Mimowolnie jeżdżąc po yt i z relacji znajomych są youtuberzy gdzie robią relację która polega na krytukowaniu ludzi, programów itd.
Co gorsza mają wielu widzów. Nie Jestem przeciwnikiem takiego zarabiania pieniędzy bo szanuję jak ktoś prowadzi relację historyczną , naukową, podroznicza czy coś co wykorzystuje swój talent.
Ale jakim trzeba być zalosnym człowiekiem żeby zamiast iść do pracy , siedzi na yt i krytykuje Wszystkich i wszystko.
I z innej beczki, taki vardega robi z siebie ofiarę bo go policja itd zatrzymuje bo chodzi po dworcu w stroju lorda vadera, a może terrorysta by tak chodził zakryty.
Te jego durne kawały gdzie osoba o słabym sercu może zejść, chciałbym żeby mnie zrobił jakiś kawał a przysięgam nie chciałbym się z nim i nie byłoby to tylko prank bro
Bawi mnie to jak ci ludzie uważają się za inteligentnych, bo potrafią 12 latków z błotem zmieszać.
Z drugiej strony przeraża mnie, że takie szambo ma jakąkolwiek oglądalność.
Bo w sumie, kim ci kurwa pajace są żeby kogokolwiek oceniać?
Kamilowy weź ty się w końcu naucz pisać.
Jaki youtuber, taka widownia, więc nic dziwnego że średnia wieku ogladających, to 12 lat.
No właśnie nie wiem o co biega.
Możesz nam, starcom z poprzednich pokoleń (20 lat i więcej) przepisać przyzwoitą polszczyzną byśmy pojmali autorze tematu o co ci chodzi?
Piszę na telefonie i dlatego takie literówki często mam. Poza Tym bez przesady zjazdy wie oco mnie chodzi
Mnie chodzi o to że są jakieś dziwne czasy że opłaca się kogoś krytykować, mimo iż jest coś dobre, jak ci youtuberzy, albo robienie z siebie ofiary jak ten pajac vardega.
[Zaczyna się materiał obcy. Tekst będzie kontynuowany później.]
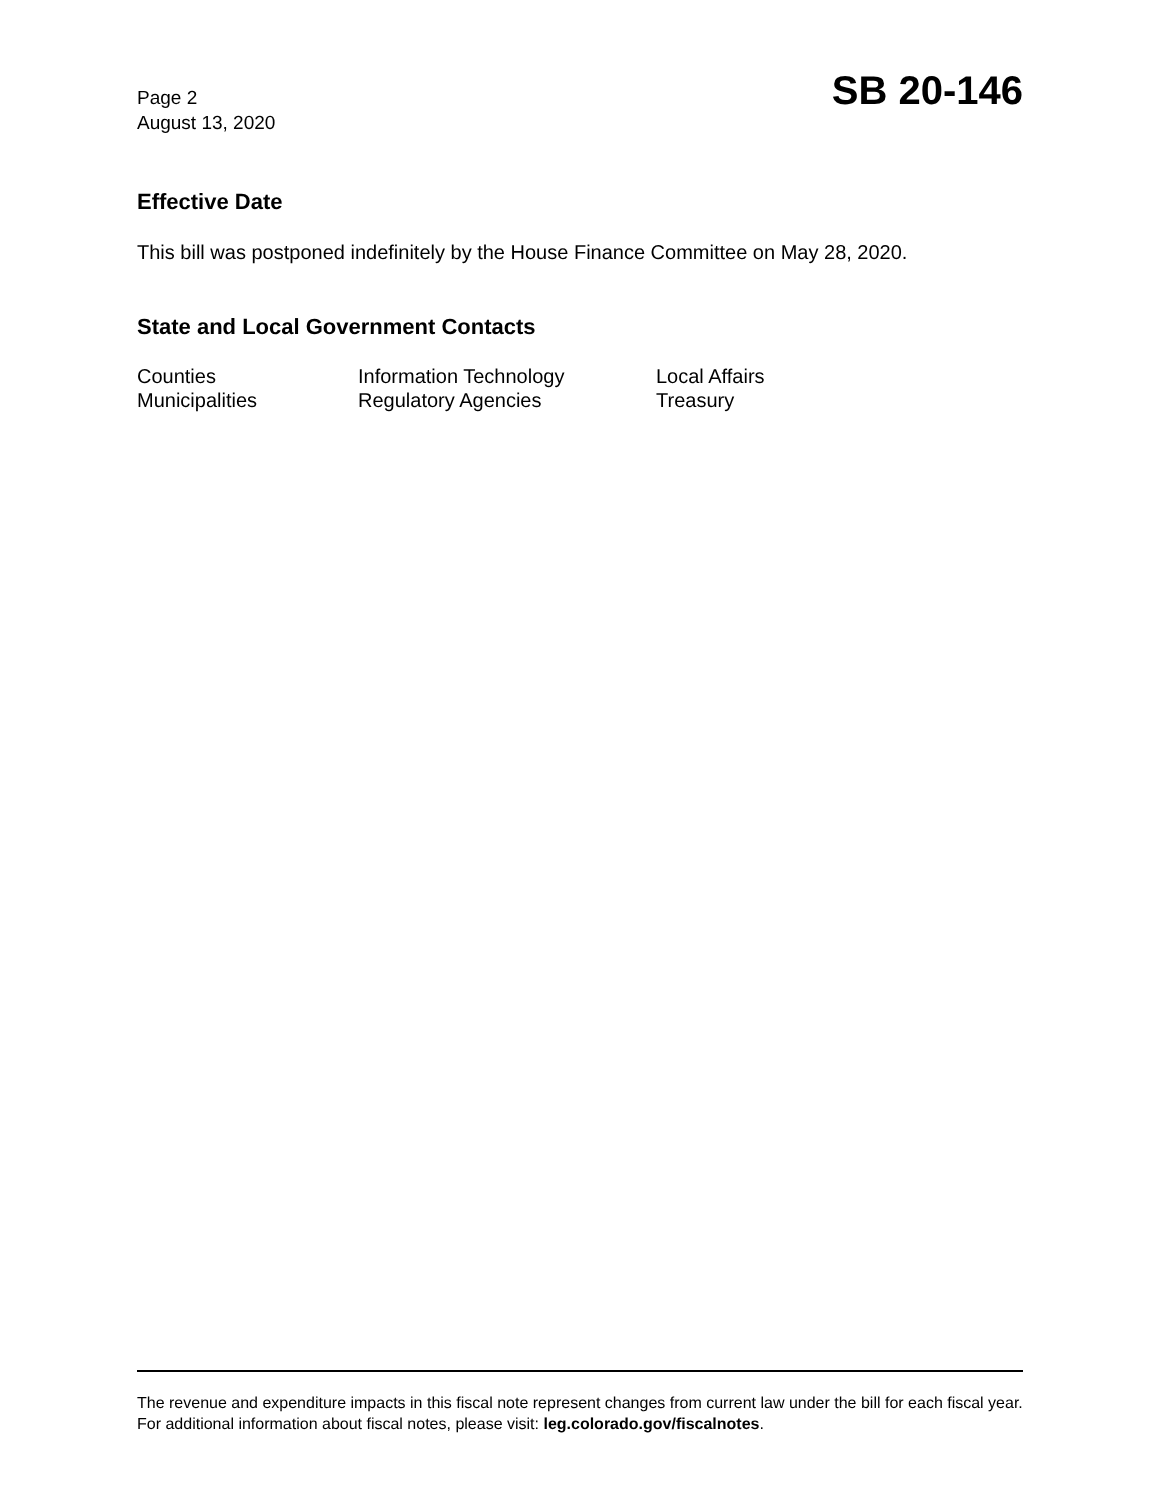Page 2
August 13, 2020
SB 20-146
Effective Date
This bill was postponed indefinitely by the House Finance Committee on May 28, 2020.
State and Local Government Contacts
Counties
Information Technology
Local Affairs
Municipalities
Regulatory Agencies
Treasury
The revenue and expenditure impacts in this fiscal note represent changes from current law under the bill for each fiscal year. For additional information about fiscal notes, please visit: leg.colorado.gov/fiscalnotes.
Ja rowniez pisze z telefonu i od groma literowek robie, ale u ciebie zdania sa pisane chaotycznie, jakbys dyktowal tekst myślą, a nitk ci w glowie nie siedzi i ciezko zrozumiec co masz na mysli.
Kryryka zawsze byla dochodowa i oplacalna, krytyka wygrywa sie wybory prezydenckie a ty sie dziwisz, ze jakies nonejmy sie obrzucaja lajnem w sieci.
Pisanie z telefonu to wymówka i nie usprawiedliwia takiego chaotycznego pisania.
Z tego co zebrałem mam rozumieć że jutuberzy to arogancka klika której przewraca się w głowie od kasy którą dostają nie kalają się ciężką pracą.
Prawdopodobnie autor tematu ma o to wąty bo też chciałby kasę za buczenie do mikrofonu i yyyyy coś tam nawijać.
No i generalnie opera mydlana z udziałem tych osobowości.
Nuda.
Jeśli to nadal nie to - to sorry ale daj sobie (autorze wątku) spokój z tematem i oglądaniem tego śmiecia. Znajdź sobie hobby albo pracę.
Nie chcę nikogo hejtować ale osoby co mają kasę z Youtube,a bywają czasem zbyt arogancki co do innych i stąd rodzą się dramy. Nie mówię że każdy taki jest ale było mi nie raz doświadczyć jak taka gruba ryba atakuje kogoś swojego rozmiaru aby na tym jeszcze bardziej zarobić.
wardęga to ten od psa-pająka to było nawet niezłe, ale faktycznie jakby był jakiś o słabym sercu to pies-pająk miał by co jeść przez kilkanaście dni.
jedyny hejtownik którego kojarzę to ten z tvn co z Atorem się kłócił, ciekawe jak to się potoczyło dalej.